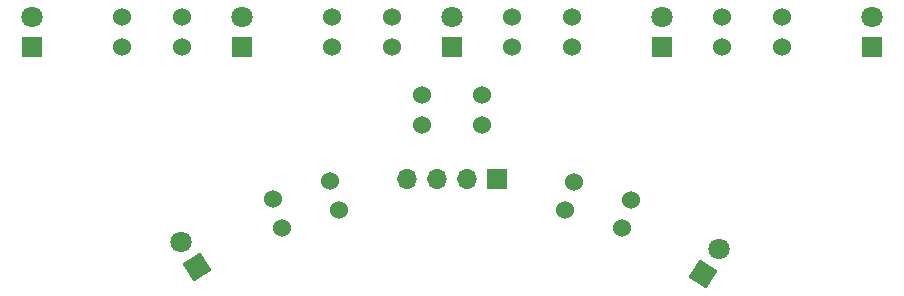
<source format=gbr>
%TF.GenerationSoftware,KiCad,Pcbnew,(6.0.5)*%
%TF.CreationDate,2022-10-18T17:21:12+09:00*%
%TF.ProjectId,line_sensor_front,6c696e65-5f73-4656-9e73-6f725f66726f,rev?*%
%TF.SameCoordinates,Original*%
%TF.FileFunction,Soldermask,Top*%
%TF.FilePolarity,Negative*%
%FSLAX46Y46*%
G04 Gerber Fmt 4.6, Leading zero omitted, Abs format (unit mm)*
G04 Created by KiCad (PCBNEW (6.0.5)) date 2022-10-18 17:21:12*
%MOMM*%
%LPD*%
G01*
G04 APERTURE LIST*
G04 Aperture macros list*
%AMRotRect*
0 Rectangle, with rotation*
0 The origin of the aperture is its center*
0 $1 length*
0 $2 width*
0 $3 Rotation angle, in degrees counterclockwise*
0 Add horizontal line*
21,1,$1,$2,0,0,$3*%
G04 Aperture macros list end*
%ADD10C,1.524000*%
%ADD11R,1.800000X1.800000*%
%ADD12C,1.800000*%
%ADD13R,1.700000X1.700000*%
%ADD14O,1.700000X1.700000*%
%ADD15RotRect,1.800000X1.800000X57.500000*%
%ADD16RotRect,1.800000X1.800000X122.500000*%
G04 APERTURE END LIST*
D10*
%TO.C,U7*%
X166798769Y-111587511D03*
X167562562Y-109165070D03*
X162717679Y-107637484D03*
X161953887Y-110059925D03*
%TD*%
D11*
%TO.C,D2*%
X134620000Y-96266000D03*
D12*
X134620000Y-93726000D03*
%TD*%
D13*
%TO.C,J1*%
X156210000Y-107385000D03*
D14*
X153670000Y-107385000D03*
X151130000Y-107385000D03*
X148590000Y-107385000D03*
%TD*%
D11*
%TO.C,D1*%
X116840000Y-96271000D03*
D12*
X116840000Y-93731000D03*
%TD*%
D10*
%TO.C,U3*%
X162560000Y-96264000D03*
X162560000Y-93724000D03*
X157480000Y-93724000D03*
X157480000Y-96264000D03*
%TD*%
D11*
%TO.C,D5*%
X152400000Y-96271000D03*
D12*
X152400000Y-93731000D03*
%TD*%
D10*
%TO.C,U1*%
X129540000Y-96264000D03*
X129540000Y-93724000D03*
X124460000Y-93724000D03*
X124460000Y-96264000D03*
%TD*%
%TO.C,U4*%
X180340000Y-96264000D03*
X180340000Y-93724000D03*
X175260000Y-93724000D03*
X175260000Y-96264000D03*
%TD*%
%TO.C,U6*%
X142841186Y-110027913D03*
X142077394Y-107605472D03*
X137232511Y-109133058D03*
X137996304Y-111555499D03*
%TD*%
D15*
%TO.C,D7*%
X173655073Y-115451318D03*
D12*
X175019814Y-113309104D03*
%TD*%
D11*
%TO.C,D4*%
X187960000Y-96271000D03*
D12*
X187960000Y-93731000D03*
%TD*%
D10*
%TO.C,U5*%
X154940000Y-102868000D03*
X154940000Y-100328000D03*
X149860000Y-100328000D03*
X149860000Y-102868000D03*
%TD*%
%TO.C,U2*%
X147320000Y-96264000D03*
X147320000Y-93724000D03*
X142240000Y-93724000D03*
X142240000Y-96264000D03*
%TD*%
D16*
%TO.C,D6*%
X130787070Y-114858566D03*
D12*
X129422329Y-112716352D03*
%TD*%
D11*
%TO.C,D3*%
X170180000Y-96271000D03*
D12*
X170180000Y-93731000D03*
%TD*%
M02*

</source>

* * *

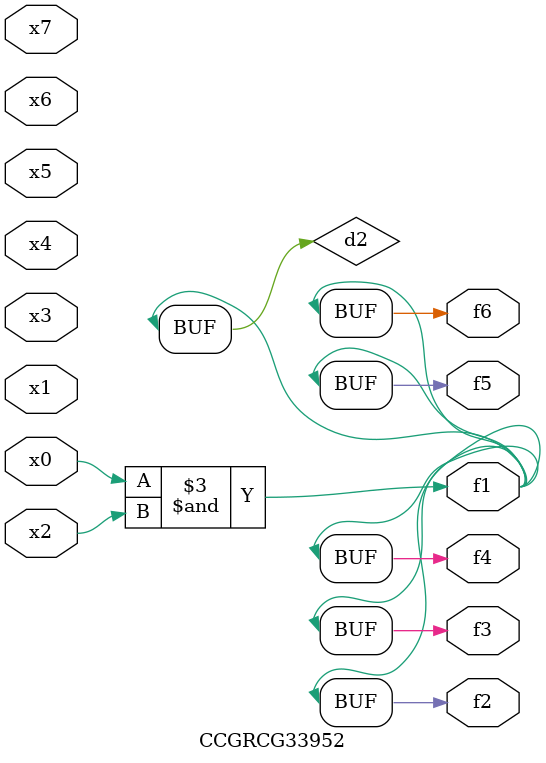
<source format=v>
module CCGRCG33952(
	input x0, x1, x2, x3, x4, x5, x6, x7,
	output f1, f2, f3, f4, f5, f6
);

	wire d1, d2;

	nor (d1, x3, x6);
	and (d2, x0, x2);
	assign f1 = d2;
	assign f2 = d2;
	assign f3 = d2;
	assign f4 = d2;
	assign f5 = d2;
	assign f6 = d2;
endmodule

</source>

__DIRECTIVE__. Please find how many lines of the entries above include the string "macros", giving the number and nothing else.

__WRITTEN REPLY__. 2